All pictures are to be dropped, and the remaining data set down exactly.
The records: Begin
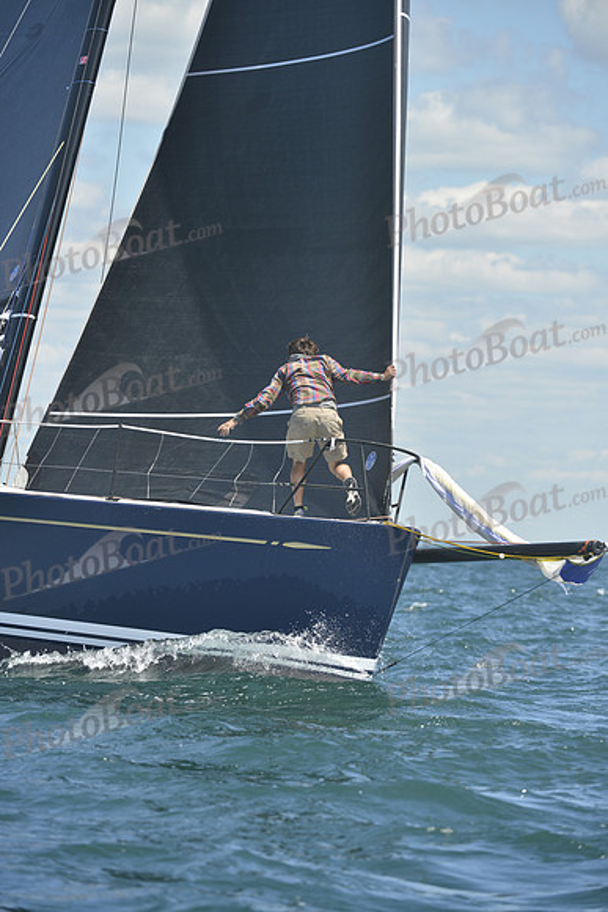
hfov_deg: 5.5
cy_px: 456
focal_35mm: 250
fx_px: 6329
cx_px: 304
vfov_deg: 8.2
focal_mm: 250
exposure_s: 1/800
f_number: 7.1
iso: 280
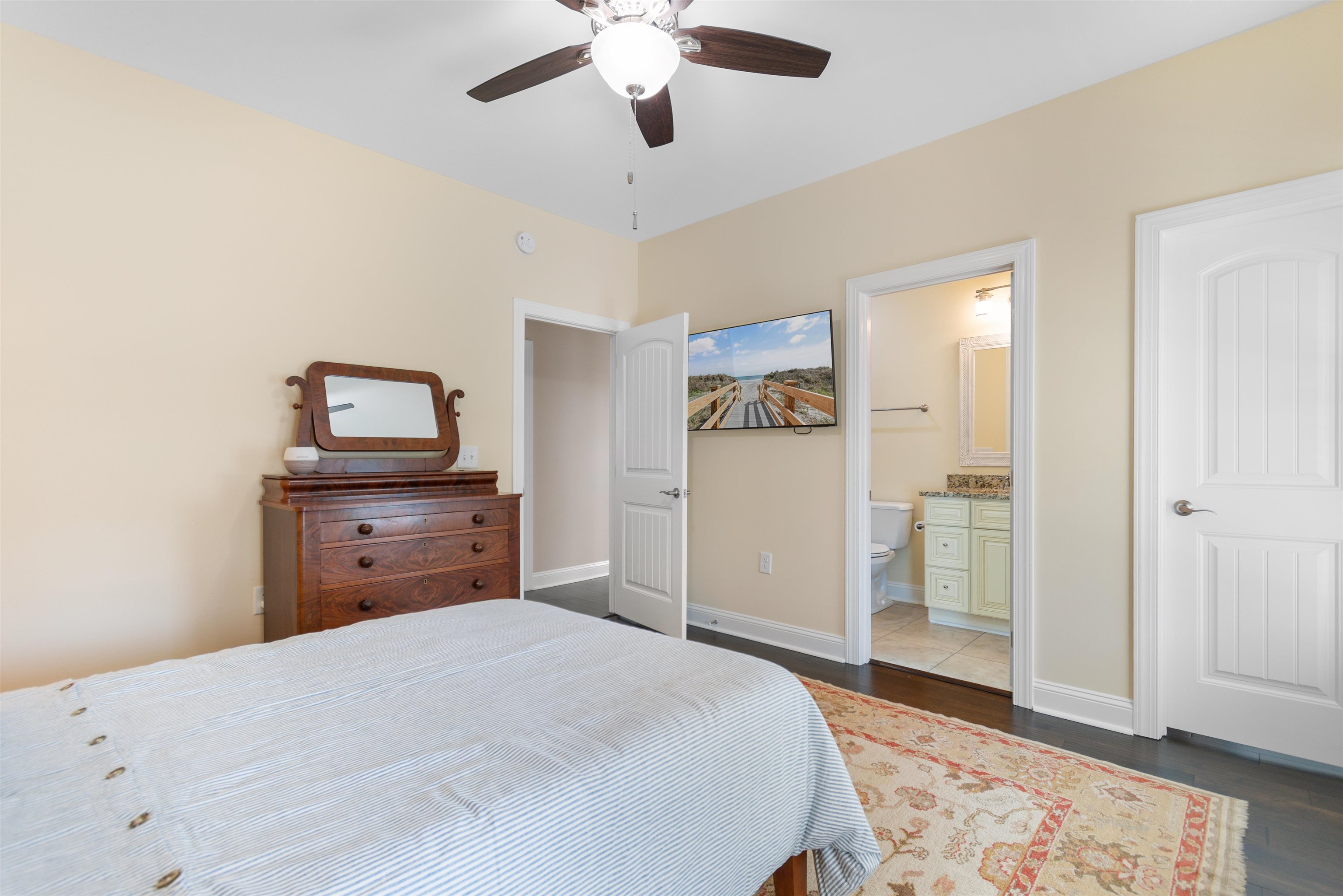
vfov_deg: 77.3
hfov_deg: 100.4
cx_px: 672
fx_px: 560
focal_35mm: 15
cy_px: 448
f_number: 4.5
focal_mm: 10
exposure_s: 1/15
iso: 100
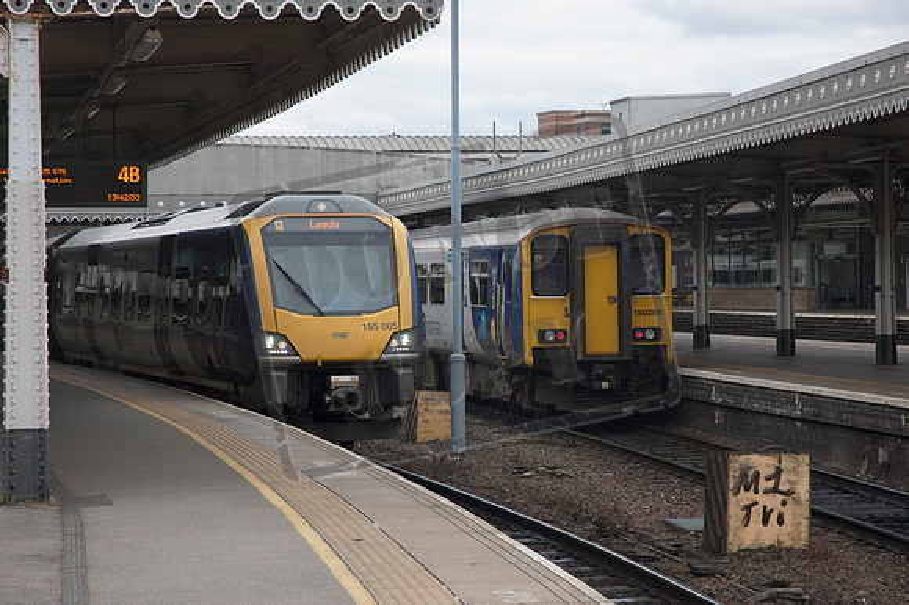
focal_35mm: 105
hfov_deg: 19.5
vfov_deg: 13.0
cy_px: 302
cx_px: 454
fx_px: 2650
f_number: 5.6
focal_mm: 70
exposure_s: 1/500
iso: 360
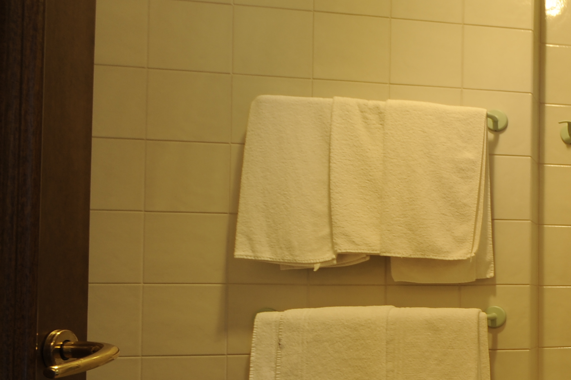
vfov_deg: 37.0
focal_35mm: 35
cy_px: 281
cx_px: 796
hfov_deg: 33.1
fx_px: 555
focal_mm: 12
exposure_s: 1/1.3
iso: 200
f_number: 10
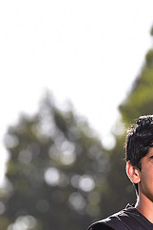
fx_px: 2528
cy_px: 270
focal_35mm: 396
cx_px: 175
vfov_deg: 5.2
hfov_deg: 3.5
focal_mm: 165
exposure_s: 1/250
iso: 80
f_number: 4.5
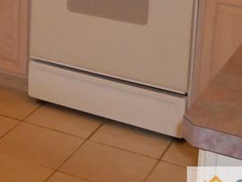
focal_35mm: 131
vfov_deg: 10.8
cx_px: -78
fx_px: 916
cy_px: -110
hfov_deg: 14.4
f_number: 4
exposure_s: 1/60
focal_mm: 18
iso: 800
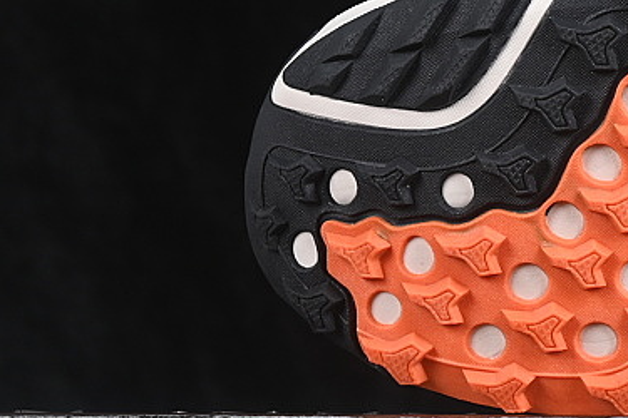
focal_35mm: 216
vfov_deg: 6.3
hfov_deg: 9.3
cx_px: 847
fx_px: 3768
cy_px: 40
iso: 160
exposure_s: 1/80
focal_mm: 50
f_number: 7.1
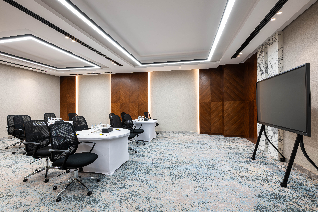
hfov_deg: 93.3
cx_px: 159
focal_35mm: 17
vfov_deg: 70.4
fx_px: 150
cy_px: 106
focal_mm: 17
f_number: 11
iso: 100
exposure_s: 1/1.25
The records: End
# Reply to the task
hfov_deg: 5.5
cy_px: 456
focal_35mm: 250
fx_px: 6329
cx_px: 304
vfov_deg: 8.2
focal_mm: 250
exposure_s: 1/800
f_number: 7.1
iso: 280
vfov_deg: 77.3
hfov_deg: 100.4
cx_px: 672
fx_px: 560
focal_35mm: 15
cy_px: 448
f_number: 4.5
focal_mm: 10
exposure_s: 1/15
iso: 100
focal_35mm: 105
hfov_deg: 19.5
vfov_deg: 13.0
cy_px: 302
cx_px: 454
fx_px: 2650
f_number: 5.6
focal_mm: 70
exposure_s: 1/500
iso: 360
vfov_deg: 37.0
focal_35mm: 35
cy_px: 281
cx_px: 796
hfov_deg: 33.1
fx_px: 555
focal_mm: 12
exposure_s: 1/1.3
iso: 200
f_number: 10
fx_px: 2528
cy_px: 270
focal_35mm: 396
cx_px: 175
vfov_deg: 5.2
hfov_deg: 3.5
focal_mm: 165
exposure_s: 1/250
iso: 80
f_number: 4.5
focal_35mm: 131
vfov_deg: 10.8
cx_px: -78
fx_px: 916
cy_px: -110
hfov_deg: 14.4
f_number: 4
exposure_s: 1/60
focal_mm: 18
iso: 800
focal_35mm: 216
vfov_deg: 6.3
hfov_deg: 9.3
cx_px: 847
fx_px: 3768
cy_px: 40
iso: 160
exposure_s: 1/80
focal_mm: 50
f_number: 7.1
hfov_deg: 93.3
cx_px: 159
focal_35mm: 17
vfov_deg: 70.4
fx_px: 150
cy_px: 106
focal_mm: 17
f_number: 11
iso: 100
exposure_s: 1/1.25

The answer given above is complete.